In ancient China a man called Hung-yen, a retainer of the Duke of Yee of Wei state, cut open his own stomach and inserted his slain lord’s liver inside him before he died. Similarly, a man called Yü-jang tried to repay his indebtedness to his Lord Chih-pai by swallowing a sword and killing himself. These were cases in the secular world of repaying a minor debt of kindness, to what lengths should one go to repay the debt to the Buddha?

The reason why we continue to transmigrate through the six lower realms without attaining Buddhahood from the eternal past of innumerable kalpa (aeons) till today is that we fail to give up our lives for the sake of the Lotus Sūtra. Gladly Seen Bodhisattva burned himself for 1,200 years as a votive light to the Sun Moon Pure Bright Virtue Buddha and burned his arms for 72,000 years to the Lotus Sūtra. He is Medicine King Bodhisattva today. Never Despising Bodhisattva was abused, disparaged, beaten with sticks and rubble was thrown at him for many kalpa (aeons) in order to disseminate the teaching of the Lotus Sūtra. Did he not become Śākyamuni Buddha in a future existence? Therefore, the way of practicing the sūtra leading to Buddhahood differs according to the times.
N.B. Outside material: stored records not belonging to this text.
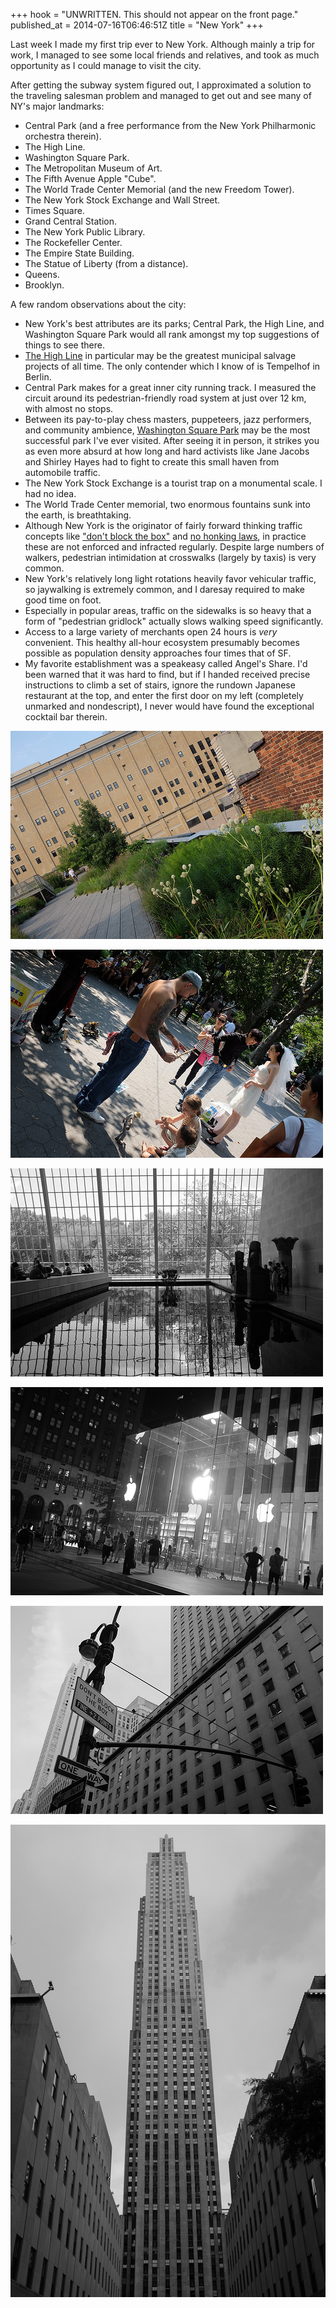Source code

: +++
hook = "UNWRITTEN. This should not appear on the front page."
published_at = 2014-07-16T06:46:51Z
title = "New York"
+++

Last week I made my first trip ever to New York. Although
mainly a trip for work, I managed to see some local friends
and relatives, and took as much opportunity as I could
manage to visit the city.

After getting the subway system figured out, I approximated
a solution to the traveling salesman problem and managed to
get out and see many of NY's major landmarks:

* Central Park (and a free performance from the New York
  Philharmonic orchestra therein).
* The High Line.
* Washington Square Park.
* The Metropolitan Museum of Art.
* The Fifth Avenue Apple "Cube".
* The World Trade Center Memorial (and the new Freedom
  Tower).
* The New York Stock Exchange and Wall Street.
* Times Square.
* Grand Central Station.
* The New York Public Library.
* The Rockefeller Center.
* The Empire State Building.
* The Statue of Liberty (from a distance).
* Queens.
* Brooklyn.

A few random observations about the city:

* New York's best attributes are its parks; Central Park,
  the High Line, and Washington Square Park would all rank
  amongst my top suggestions of things to see there.
* [The High Line][high-line] in particular may be the
  greatest municipal salvage projects of all time. The only
  contender which I know of is Tempelhof in Berlin.
* Central Park makes for a great inner city running track.
  I measured the circuit around its pedestrian-friendly
  road system at just over 12 km, with almost no stops.
* Between its pay-to-play chess masters, puppeteers, jazz
  performers, and community ambience, [Washington Square
  Park][washington] may be the most successful park I've
  ever visited. After seeing it in person, it strikes you
  as even more absurd at how long and hard activists like
  Jane Jacobs and Shirley Hayes had to fight to create this
  small haven from automobile traffic.
* The New York Stock Exchange is a tourist trap on a
  monumental scale. I had no idea.
* The World Trade Center memorial, two enormous fountains
  sunk into the earth, is breathtaking.
* Although New York is the originator of fairly forward
  thinking traffic concepts like ["don't block the
  box"][block-the-box] and [no honking laws][no-honking],
  in practice these are not enforced and infracted
  regularly. Despite large numbers of walkers, pedestrian
  intimidation at crosswalks (largely by taxis) is very
  common.
* New York's relatively long light rotations heavily favor
  vehicular traffic, so jaywalking is extremely common, and
  I daresay required to make good time on foot.
* Especially in popular areas, traffic on the sidewalks is
  so heavy that a form of "pedestrian gridlock" actually
  slows walking speed significantly.
* Access to a large variety of merchants open 24 hours is
  _very_ convenient. This healthy all-hour ecosystem
  presumably becomes possible as population density
  approaches four times that of SF.
* My favorite establishment was a speakeasy called Angel's
  Share. I'd been warned that it was hard to find, but if I
  handed received precise instructions to climb a set of
  stairs, ignore the rundown Japanese restaurant at the
  top, and enter the first door on my left (completely
  unmarked and nondescript), I never would have found the
  exceptional cocktail bar therein.

<!-- The High Line -->
<a href="https://www.flickr.com/photos/brandurleach/14653593255/"><img src="/assets/images/fragments/new-york/high-line.jpg"></a>

<!-- Washington Square Park -->
<a href="https://www.flickr.com/photos/brandurleach/14653221392/"><img src="/assets/images/fragments/new-york/washington-square-park.jpg"></a>

<!-- Met -->
<a href="https://www.flickr.com/photos/brandurleach/14466989119/"><img src="/assets/images/fragments/new-york/met.jpg"></a>

<!-- 5th Ave Apple Cube -->
<a href="https://www.flickr.com/photos/brandurleach/14467196207/"><img src="/assets/images/fragments/new-york/apple-store.jpg"></a>

<!-- Don't block the box -->
<a href="https://www.flickr.com/photos/brandurleach/14673526443/"><img src="/assets/images/fragments/new-york/dont-block-the-box.jpg"></a>

<!-- Rockefeller -->
<a href="https://www.flickr.com/photos/brandurleach/14467182087/"><img src="/assets/images/fragments/new-york/rockefeller.jpg"></a>

[block-the-box]: http://en.wikipedia.org/wiki/Gridlock#New_York_City
[high-line]: http://en.wikipedia.org/wiki/High_Line_(New_York_City)
[no-honking]: http://www.nytimes.com/2013/01/29/nyregion/new-york-removes-no-honking-signs.html
[washington]: http://en.wikipedia.org/wiki/Washington_Square_Park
Inchinosawa Nyūdō Gosho, A Letter to Lay Priest Ichinosawa, Writings of Nichiren Shōnin, Volume 6, Followers I, Pages 161-162

And if “the way of practicing the sūtra leading to Buddhahood differs according to the times,” does it differ today? Something to ponder, but I return to what I wrote on Day 22:

I hold as without question that the Lotus Sūtra is the highest teaching of the Buddha and it presents the Dharma best suited for this declining age. As Nichiren writes at the conclusion of Kanjin Honzon-shō, A Treatise Revealing the Spiritual Contemplation and the Most Venerable One, Writings of Nichiren Shōnin, Doctrine 2, Page 168:

For those who are incapable of understanding the truth of the “3,000 existences contained in one thought,” Lord Śākyamuni Buddha, with His great compassion, wraps this jewel with the five characters of myō, hō, ren, ge, and kyō and hangs it around the neck of the ignorant in the Latter Age of Degeneration.

The differences between 13th Century Japan and a non-Buddhist land in the 21st Century changes nothing of that.

This concludes Volume 6 of the Writings of Nichiren Shōnin.